UK Property Giant Exiting Europe

Commercial News » Europe Commercial News Edition | By Francys Vallecillo | May 15, 2013 10:57 AM ET

Property group British Land has decided to abandon its portfolio of retail properties on mainland Europe, labeling the continent a "sub-scale business."

The publically-listed property company says it will sell £255 million ($391 million) of retail properties on the mainland, which have lost 17 percent of their value in the last year.

British Land's mainland European properties represent 2.4 percent of its £10.5 billion portfolio. The assets have been damaged by the economic crisis in Europe, particularly the problems in Spain and Portugal.

Cheesegrater.jpg"Looking forward, we consider Europe to be a sub-scale business for us and our intention is to exit over time," chief executive Chris Grigg told Reuters.

The company has not had discussions with potential buyers yet, Mr. Grigg added.

British Land first entered mainland Europe when the company purchased Pillar Property in 2005, which offered assets in Spain and Italy. The developer co-owns the 2.2-million-square-foot Puerto Venecia shopping center in Zaragoza, Spain's largest mall, and a 65 percent stake in European property fund PREF. 
During a time when European mall owners are adding new services to combat shifting cultures, the euro zone reported a drop in retail sales for the second month in a row in March. Spain reported the worst decline of retail sales of 10.5 percent in a year. 

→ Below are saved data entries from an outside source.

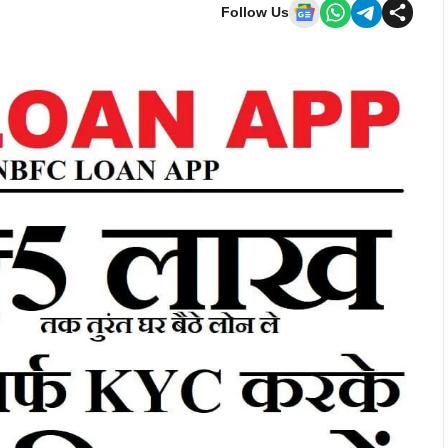
Follow Us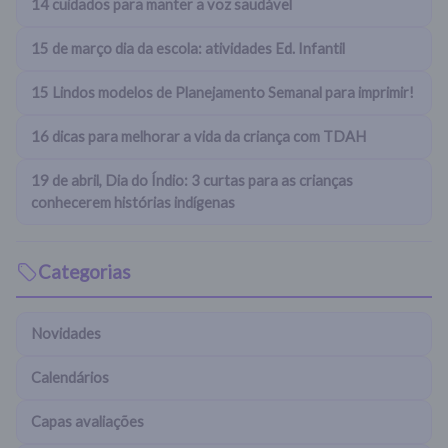
14 cuidados para manter a voz saudável
15 de março dia da escola: atividades Ed. Infantil
15 Lindos modelos de Planejamento Semanal para imprimir!
16 dicas para melhorar a vida da criança com TDAH
19 de abril, Dia do Índio: 3 curtas para as crianças
conhecerem histórias indígenas
Categorias
Novidades
Calendários
Capas avaliações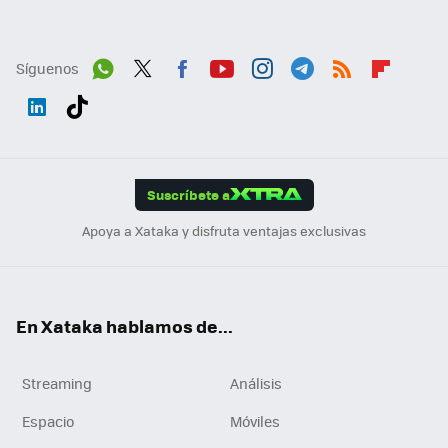
Síguenos
Wh
Twit
Fac
You
Inst
Tele
RSS
Flip
ats
ter
ebo
tub
agr
gra
boa
Link
Tikt
App
ok
e
am
m
rd
edI
ok
Suscríbete a
n
Apoya a Xataka y disfruta ventajas exclusivas
En Xataka hablamos de...
Streaming
Análisis
Espacio
Móviles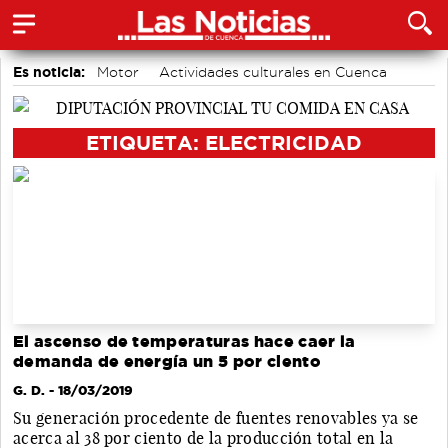
Es noticia:
Motor
Actividades culturales en Cuenca
accidentes laborales
Área de Deportes
Bádminton
Medio Ambiente
Auditorio de Cuenca
ETIQUETA: ELECTRICIDAD
El ascenso de temperaturas hace caer la
demanda de energía un 5 por ciento
G. D.
- 18/03/2019
Su generación procedente de fuentes renovables ya se
acerca al 38 por ciento de la producción total en la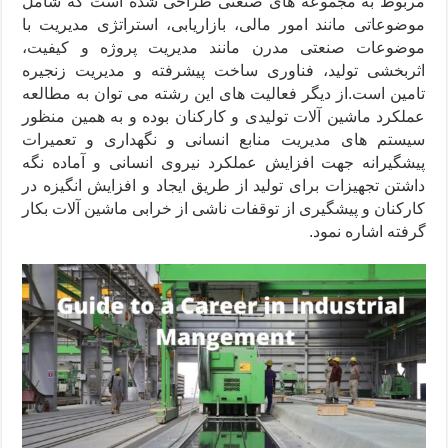
مربوط به مجموعه های صنعتی طراحی شده است که شامل
موضوعاتی مانند امور مالی، بازاریابی، استراتژی مدیریت با
موضوعات صنعتی مدرن مانند مدیریت پروژه و کیفیت،
اثربخشی تولید، فناوری ساخت پیشرفته و مدیریت زنجیره
تامین است.از دیگر فعالیت های این رشته می توان به مطالعه
عملکرد ماشین‌ آلات تولیدی و کارکنان بوده و به همین منظور
سیستم های مدیریت منابع انسانی و نگهداری و تعمیرات
پیشگیرانه جهت افزایش عملکرد نیروی انسانی و آماده نگه
داشتن تجهیزات برای تولید از طریق ایجاد و افزایش انگیزه در
کارکنان و پیشگیری از توقفات ناشی از خرابی ماشین آلات بکار
گرفته اشاره نمود.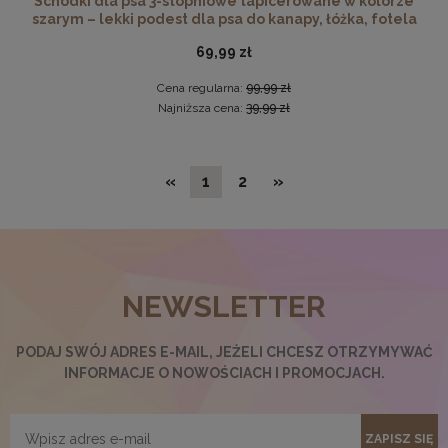
Schodki dla psa 3-stopniowe tapicerowane w kolorze
szarym – lekki podest dla psa do kanapy, łóżka, fotela
69,99 zł
Cena regularna:
99,99 zł
Najniższa cena:
39,99 zł
«
1
2
»
NEWSLETTER
Potykacz reklamowy z opalanego drewna - składana
tablica kredowa w rozmiarze 50x90 cm
89,99 zł
PODAJ SWÓJ ADRES E-MAIL, JEŻELI CHCESZ OTRZYMYWAĆ
INFORMACJE O NOWOŚCIACH I PROMOCJACH.
DO KOSZYKA
ZAPISZ SIĘ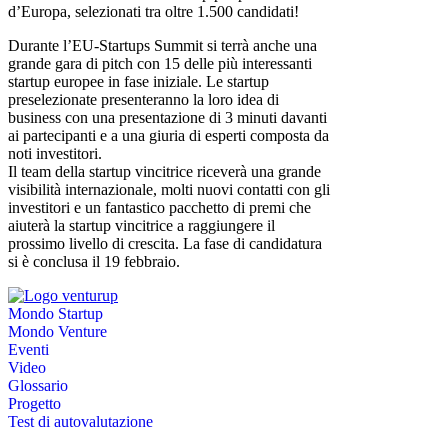
d’Europa, selezionati tra oltre 1.500 candidati!
Durante l’EU-Startups Summit si terrà anche una
grande gara di pitch con 15 delle più interessanti
startup europee in fase iniziale. Le startup
preselezionate presenteranno la loro idea di
business con una presentazione di 3 minuti davanti
ai partecipanti e a una giuria di esperti composta da
noti investitori.
Il team della startup vincitrice riceverà una grande
visibilità internazionale, molti nuovi contatti con gli
investitori e un fantastico pacchetto di premi che
aiuterà la startup vincitrice a raggiungere il
prossimo livello di crescita. La fase di candidatura
si è conclusa il 19 febbraio.
Mondo Startup
Mondo Venture
Eventi
Video
Glossario
Progetto
Test di autovalutazione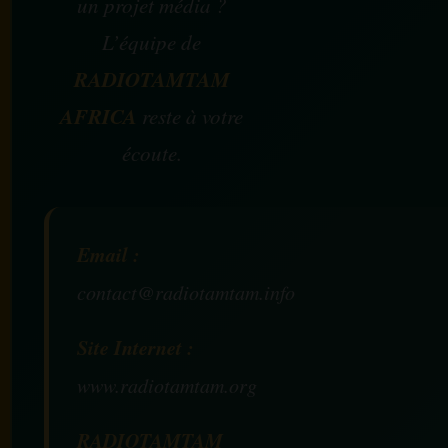
un projet média ?
L’équipe de
RADIOTAMTAM
AFRICA
reste à votre
écoute.
Email :
contact@radiotamtam.info
Site Internet :
www.radiotamtam.org
RADIOTAMTAM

In an effort to fight tough property markets in Europe, British Land has been focusing on its major commercial properties in London and major UK regions, where retail real estate investments accounted for the majority of Europe's investments in the first quarter of 2013.  

In London, the company has confirmed it will focus its future office efforts on London's West End, moving away from the City of London. City property now accounts for less than 50 percent of the company's portfolio, down from two-thirds.

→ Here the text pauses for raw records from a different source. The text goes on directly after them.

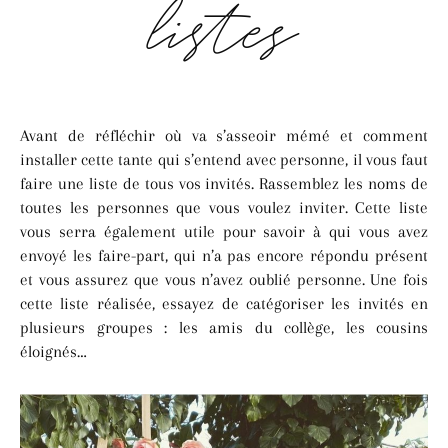
listes
Avant de réfléchir où va s’asseoir mémé et comment
installer cette tante qui s’entend avec personne, il vous faut
faire une liste de tous vos invités. Rassemblez les noms de
toutes les personnes que vous voulez inviter. Cette liste
vous serra également utile pour savoir à qui vous avez
envoyé les faire-part, qui n’a pas encore répondu présent
et vous assurez que vous n’avez oublié personne. Une fois
cette liste réalisée, essayez de catégoriser les invités en
plusieurs groupes : les amis du collège, les cousins
éloignés…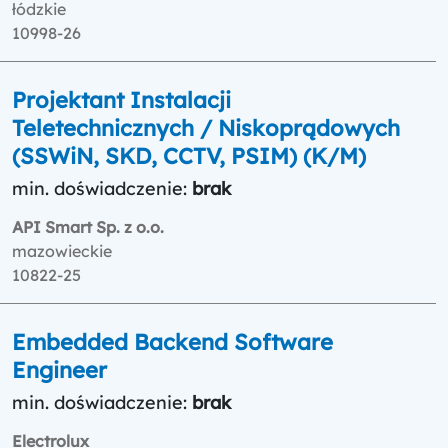
łódzkie
10998-26
Projektant Instalacji
Teletechnicznych / Niskoprądowych
(SSWiN, SKD, CCTV, PSIM) (K/M)
min. doświadczenie:
brak
API Smart Sp. z o.o.
mazowieckie
10822-25
Embedded Backend Software
Engineer
min. doświadczenie:
brak
Electrolux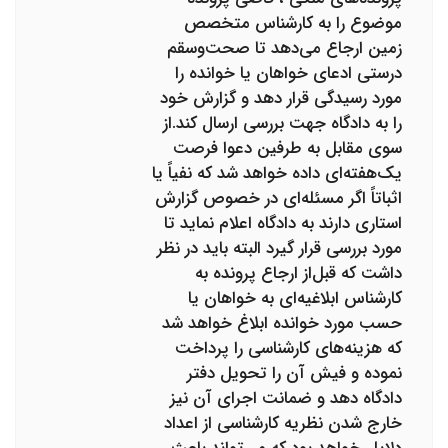
موضوع را به کارشناس متخصص
زمین ارجاع می‌دهد تا صحت‌وسقم
درستی ادعای خواهان یا خوانده را
مورد رسیدگی قرار دهد و گزارش خود
را به دادگاه جهت بررسی ارسال کند.از
سوی مقابل به طرفین دعوا فرصت
یک‌هفته‌ای داده خواهد شد که نفیاً یا
اثباتاً اگر مسئله‌ای در خصوص گزارش
استاری دارند به دادگاه اعلام نماید تا
مورد بررسی قرار گیرد البته باید در نظر
داشت که قبل‌از ارجاع پرونده به
کارشناس ابلاغیه‌ای به خواهان یا
حسب مورد خوانده ابلاغ خواهد شد
که هزینه‌های کارشناسی را پرداخت
نموده و فیش آن را تحویل دفتر
دادگاه دهد و ضمانت اجرای آن نیز
خارج شدن نظریه کارشناسی از اعداد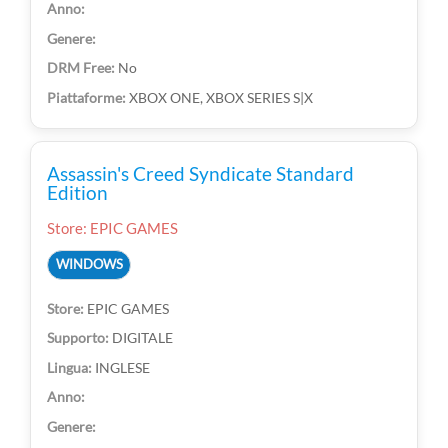
No
XBOX ONE, XBOX SERIES S|X
Assassin's Creed Syndicate Standard
Edition
Store: EPIC GAMES
WINDOWS
EPIC GAMES
DIGITALE
INGLESE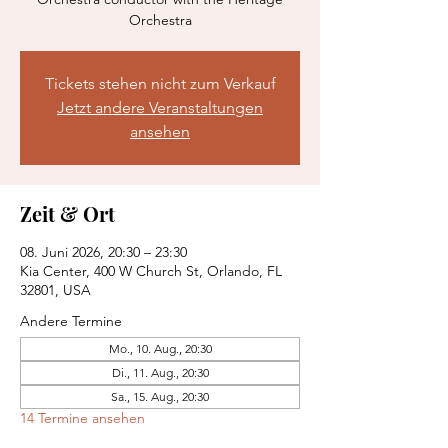
Orchestra
Tickets stehen nicht zum Verkauf
Jetzt andere Veranstaltungen
ansehen
Zeit & Ort
08. Juni 2026, 20:30 – 23:30
Kia Center, 400 W Church St, Orlando, FL
32801, USA
Andere Termine
Mo., 10. Aug., 20:30
Di., 11. Aug., 20:30
Sa., 15. Aug., 20:30
14 Termine ansehen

"Ultimately, rental growth is going to be stronger in the West End and certain fringe areas than in the City itself," Mr. Grigg told the Financial Times. "There are also much tighter planning restrictions in the West End so, for those companies that can operate successfully there, much greater potential development gains."

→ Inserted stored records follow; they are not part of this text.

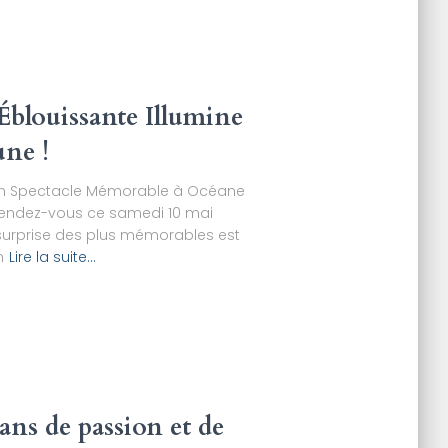
Éblouissante Illumine
une !
e un Spectacle Mémorable à Océane
rendez-vous ce samedi 10 mai
 surprise des plus mémorables est
n
Lire la suite…
ans de passion et de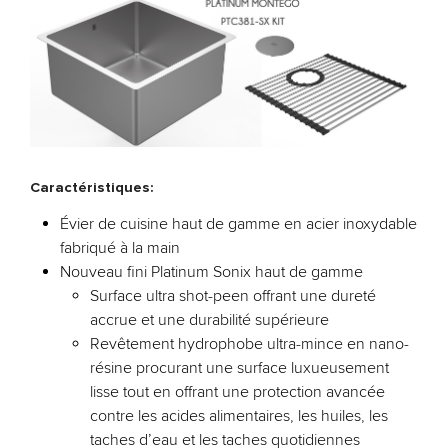
Caractéristiques:
Évier de cuisine haut de gamme en acier inoxydable
fabriqué à la main
Nouveau fini Platinum Sonix haut de gamme
Surface ultra shot-peen offrant une dureté
accrue et une durabilité supérieure
Revêtement hydrophobe ultra-mince en nano-
résine procurant une surface luxueusement
lisse tout en offrant une protection avancée
contre les acides alimentaires, les huiles, les
taches d’eau et les taches quotidiennes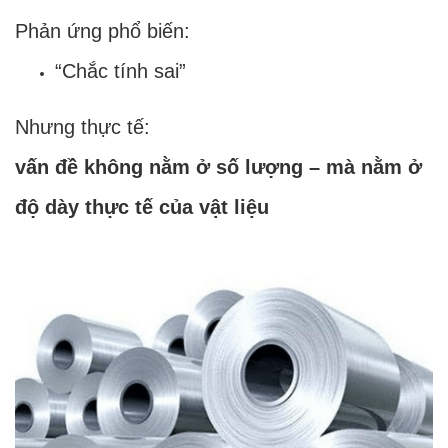
Phản ứng phổ biến:
“Chắc tính sai”
Nhưng thực tế:
vấn đề không nằm ở số lượng – mà nằm ở
độ dày thực tế của vật liệu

To fund new investments and projects, the property developer raised almost £1 billion in March through a share placement and sale of an office property in London's financial district, according to Reuters

The company, which is building the Cheesegrater skyscraper in the City of London, does not expect the exit from Europe to be a quick one.
"It could be a long haul, the market's not that easy in Europe at the moment and we don't expect any near-term announcement," Mr. Grigg said. "But this is a very clear statement of intent."